Es ist anfangs nicht leicht, sich in autistische Menschen hineinzuversetzen und zu verstehen, wie sie die Welt wahrnehmen. Dafür ist der persönliche Austausch und auch die entsprechenden Lebensgeschichten extrem hilfreich aber auch sehr interessant.
Leider ist es immer noch so, dass Autismus zwar mehr ins Bewusstsein der Öffentlichkeit rückt, vor allem aber Mädchen und Frauen häufig falsch oder verspätet diagnostiziert werden, zum Teil mit massiven Spätfolgen durch falsche Therapien oder Medikamente.
Fern Brady, eine schottische Comedienne, berichtet hier genau darüber, die fehlende Diagnose, das ständige Gefühl, irgendwas nicht mitzubekommen und das Unverständnis der Menschen in ihrem Umfeld. Das tut sie mit dem vielen autistischen Menschen eigenen Humor, aber auch sehr schonungslos.
Ich habe das Buch weggesuchtet, viel gelacht, war oft - wieder einmal - schockiert und hätte gerne noch lange weiter gelesen.
Für Menschen, die sich für das Thema interessieren, für Fachleute, für junge Frauen, die vielleicht einen Verdacht haben oder einfach für Fans der fantastischen Fern Brady, von mir eine klare Leseempfehlung.
Nitko
5/5
04.12.2024
Buch (Gebundene Ausgabe)
Spannender Einblick
Dieses Buch hinterlässt einen bleibenden Eindruck. Fern Brady beschreibt in dieser autobiografischen Erzählung, wie es ist, als Frau mit lange nicht diagnostiziertem Autismus zu leben. Die Geschichten scheinen teilweise wahllos aneinandergereiht, erzeugen einen Eindruck vom Chaos, das in Bradys Leben herrscht. Zwischen Meltdowns, Masking und Selbstmedikation versucht Brady, ein ganz "normales" Leben zu führen, nicht aufzufallen und scheitert ständig.
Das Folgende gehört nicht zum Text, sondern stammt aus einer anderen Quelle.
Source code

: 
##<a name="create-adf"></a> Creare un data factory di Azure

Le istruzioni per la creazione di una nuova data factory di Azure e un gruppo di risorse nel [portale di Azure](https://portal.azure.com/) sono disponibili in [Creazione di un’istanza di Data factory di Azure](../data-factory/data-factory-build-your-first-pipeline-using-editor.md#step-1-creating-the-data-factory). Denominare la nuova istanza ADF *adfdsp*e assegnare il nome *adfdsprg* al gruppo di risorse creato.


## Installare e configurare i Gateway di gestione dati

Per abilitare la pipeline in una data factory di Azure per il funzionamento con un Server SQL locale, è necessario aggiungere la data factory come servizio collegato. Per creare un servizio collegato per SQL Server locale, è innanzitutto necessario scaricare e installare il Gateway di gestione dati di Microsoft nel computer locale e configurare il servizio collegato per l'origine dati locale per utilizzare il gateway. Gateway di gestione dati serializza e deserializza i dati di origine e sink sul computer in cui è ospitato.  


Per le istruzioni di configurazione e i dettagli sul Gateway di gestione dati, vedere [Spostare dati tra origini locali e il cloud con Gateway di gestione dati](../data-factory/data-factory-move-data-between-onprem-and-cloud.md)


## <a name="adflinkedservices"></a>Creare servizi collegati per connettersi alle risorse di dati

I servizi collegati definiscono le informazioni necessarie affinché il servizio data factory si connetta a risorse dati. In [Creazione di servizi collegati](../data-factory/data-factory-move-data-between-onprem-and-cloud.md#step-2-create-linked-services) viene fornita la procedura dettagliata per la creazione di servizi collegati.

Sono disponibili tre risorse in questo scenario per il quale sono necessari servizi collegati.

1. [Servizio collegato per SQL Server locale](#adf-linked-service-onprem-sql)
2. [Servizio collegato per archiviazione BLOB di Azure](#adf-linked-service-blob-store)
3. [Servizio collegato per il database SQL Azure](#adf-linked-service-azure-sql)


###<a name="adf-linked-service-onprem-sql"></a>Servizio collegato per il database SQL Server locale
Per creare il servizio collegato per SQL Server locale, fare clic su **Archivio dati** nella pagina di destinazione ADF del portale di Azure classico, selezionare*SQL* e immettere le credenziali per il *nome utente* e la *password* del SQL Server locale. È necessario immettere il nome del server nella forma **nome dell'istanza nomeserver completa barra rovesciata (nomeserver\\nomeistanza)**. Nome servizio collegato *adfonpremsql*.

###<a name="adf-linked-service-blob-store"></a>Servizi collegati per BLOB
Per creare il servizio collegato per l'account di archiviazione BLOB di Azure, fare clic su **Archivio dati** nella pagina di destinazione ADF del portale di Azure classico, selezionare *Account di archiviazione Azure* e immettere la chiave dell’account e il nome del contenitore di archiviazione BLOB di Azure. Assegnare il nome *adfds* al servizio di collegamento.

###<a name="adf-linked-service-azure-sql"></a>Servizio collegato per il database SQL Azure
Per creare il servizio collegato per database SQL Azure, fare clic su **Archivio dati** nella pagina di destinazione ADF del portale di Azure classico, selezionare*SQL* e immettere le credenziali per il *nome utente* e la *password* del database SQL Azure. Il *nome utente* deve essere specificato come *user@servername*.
Ich persönlich fand das Buch sehr gelungen, es gibt einen realistischen Eindruck davon, was es bedeutet Autistin zu sein. Es ist nichts beschönt. Fern Brady erzählt von Sexgeschichten, gewaltvollen Auseinandersetzungen, ihren Meltdowns, bei denen sie ihre Wohnung zerlegt. Und wie sie dennoch versucht, nach Außen sich nichts anmerken zu lassen, wie sie immer wieder an ihre Grenzen gerät, da sie die Welt der allistischen Menschen, nicht ganz versteht. Teilweise gab es Geschichten, die für mich nicht ganz nachvollziehbar waren. So beschreibt sie, dass sie als Autistin häufig unangenehm ehrlich ist, da sie mit sozialen Normen nichts anfangen kann. Dennoch gibt es Szenen, in denen sie aus Situationen, in denen sie sich unwohl fühlt, nicht raus kann, da sie ihr Gegenüber nicht verletzen möchte. Aber auch Widersprüche gehören dazu und man kann nicht Verallgemeinern. Ich würde das Buch empfehlen, um einen Einblick in die Welt des Autismus zu bekommen sowie einer Betroffenen eine Stimme zu geben für mehr Verständnis und mehr Aufklärung.